Posted by: odograph | October 13, 2005 at 07:46 PM
Dano and Odograph,
Recommending policies that I think promote efficiency is my job. My dissertation chair at Kentucky, Glenn Blomquist, was in town last week and he said he still covers the paper that discusses various policy roles in his environmental econ class (e.g., issue advocate). At least between the hours of 9 am and 5 pm I try to be the objective analyst. The real decision makers can take the advice of the economist or leave it. In my role as a citizen ... I vote.
John
Posted by: John Whitehead | October 13, 2005 at 09:12 PM
Odograph said "I should probably also say what might be less-hard:
Convincing the consumer that his choices are important for his own wellbeing."
Now, to me, this sounds much harder than passing a gas tax!
Posted by: John Whitehead | October 13, 2005 at 09:16 PM
Well, the Freakanomics and The Undercover Economist guys seem to make it pay ;-)
Posted by: odograph | October 13, 2005 at 09:31 PM
John,
my job is to inform policy-makers, so maybe I'm a little sensitive to politics. My thesis was on making scientific info. actionable for policy-makers, and the other stuff that isn't published yet expands on this plus your 'objective analyst' point. I hammer on this a lot, so hopefully I'll remember what you just wrote. :o)
Regards John,
D
Posted by: Dano | October 13, 2005 at 09:39 PM
Thanks Dano.
By the way, I have no problem with the other roles people choose to take in order to try to make the world a better place.
By the way, my wife is a sociologist and I learned this the hard way.
Posted by: John Whitehead | October 13, 2005 at 09:42 PM
John, I missed one of your posts when I checked back yesterday evening.

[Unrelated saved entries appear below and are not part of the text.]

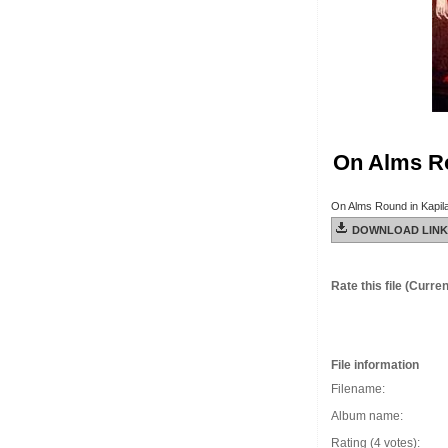
On Alms Ro
On Alms Round in Kapil
DOWNLOAD LINK
Rate this file
(Current
File information
Filename:
Album name:
Rating (4 votes):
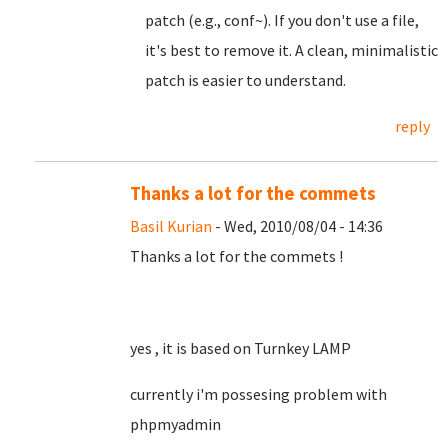
patch (e.g., conf~). If you don't use a file,
it's best to remove it. A clean, minimalistic
patch is easier to understand.
reply
Thanks a lot for the commets
Basil Kurian
- Wed, 2010/08/04 - 14:36
Thanks a lot for the commets !
yes , it is based on Turnkey LAMP
currently i'm possesing problem with
phpmyadmin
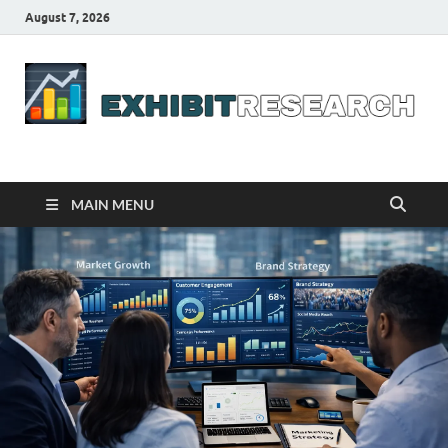
August 7, 2026
Business Outline
exhibitresearch.com
MAIN MENU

I saw 9:16 PM and missed 9:12 PM.
Of course politicians need someone to remind them of ... the sciences, to put it broadly. Everyone who does that provides an input of sanity. People today like to call that "telling truth to power" and it is certainly laudable.
But I think reporting what I see on google news is another kind of "telling truth" and I shouldn't get in too much trouble for it.
Basically when scientific truth and the observed position of the populace do not match, we are in trouble, and saying "Why should we care about the politics of the matter?" might not be enough to bridge the gap.
Posted by: odograph | October 14, 2005 at 10:42 AM
"one advantage to the cafe standards is that they have a price redcuing effect at the pump while gas taxes have a price increasing effect...this would be why the cafe standards where easier to enact in the 70's rather then a gas tax."
I am very skeptical on that one.
First CAFE works very slowly. The fleet turns over at about 5%/yr. Therefor, a CAFE increase of 10% will have a 0.5% impact per year ceterus paribus. But it never is.
The person who ditches the old gas hog for a new econo-box may simply drive more. There is a Kroger a mile from my house and a Wal*Mart 7 miles from house. Where should I shop?
The real reason CAFE was pushed was that it was, and is, a meaningless gesture.
A gas tax would be a different beast. Especially if it were at european levels. Which it ought to be.
Posted by: Robert Schwartz | October 14, 2005 at 11:19 AM
"A gas tax would be a different beast. Especially if it were at european levels. Which it ought to be."
yeah cuz it would be ideal to emulate France and Germany's tax regimes in order to get our economy running as good as thier's.